Table of contents for Letters to David
- Dear David: Christmas Day
- Dear David: Your Memorial
- Dear David: Mister Hugh
- Dear David: Thanks for Helma
- Dear David: The Magnolia Tree
- Dear David: Month One
- Dear David: The Basement
- Dear David: When?
- Dear David: Month Two
- Dear David: Mister Hugh in the City
- Dear David: Month Three
- Dear David: Month Four
- Dear David: Month Five
- Dear David: Month Six
- Dear David: Month Seven
- Dear David: A Poem
- Dear David: Month Eight
- Dear David: Month Nine
- Dear David: Month 10
- Dear David: Month 11
- Dear David: Month 12
Dear David,
I made it past Month 10 without completely falling apart, which is a real miracle considering the bumpy ride it’s been. I’ll be lucky if I have any friends at all by next year, what with being uncommunicative and a miserable recluse. Not all the time, but living in Toronto seems to have that effect on me.
I went to Pennsylvania and New York as much as I could the past month, and stayed at Helma’s. Not just for her cooking — stick-to-your-ribs German homestyle! — but for her company. She took me fishing at Lackawanna State Park, and I took her to Old Rhinebeck Aerodrome. Those were the happiest days since I wrote you last; I was at peace.
I also came to the full realisation in the past month that the restlessness I’d been feeling was from not flying for so many months. I scattered your ashes in the sky over Old Rhinebeck Aerodrome because it was your Happy Place, where you felt free and unfettered from the troubles on the ground. It has become my Happy Place, too.
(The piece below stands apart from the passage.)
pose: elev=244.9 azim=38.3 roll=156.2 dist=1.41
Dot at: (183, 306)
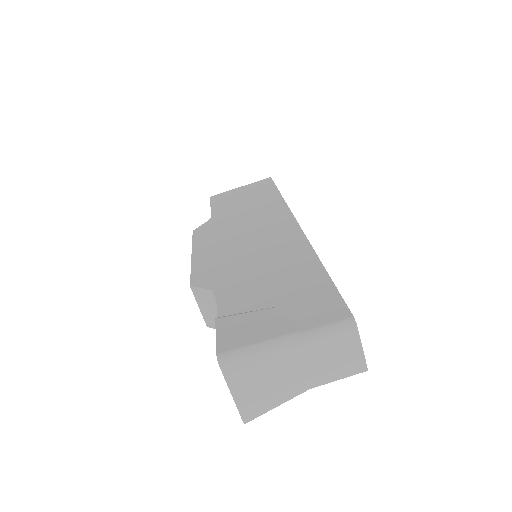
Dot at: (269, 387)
What cemented our relationship from the beginning was more than sharing the visceral excitement of flying; we spent months getting to know each other’s history before our first flight together in the Tri-Pacer, so by then there was a tacit understanding of the symbolic nature of flight.
Aside from scattering your ashes on May 30 in a Piper Cub and the Aerodrome biplane rides on the 7th, I hadn’t been in anything smaller than a regional jet since our last flight together on November 19. It wasn’t until I was at Cherry Ridge Airport again that I knew I had to go back up in the sky, and luckily I was able to find someone who went out of his way to help me.
Mike didn’t like his first landing, so we took off again! Fine by me!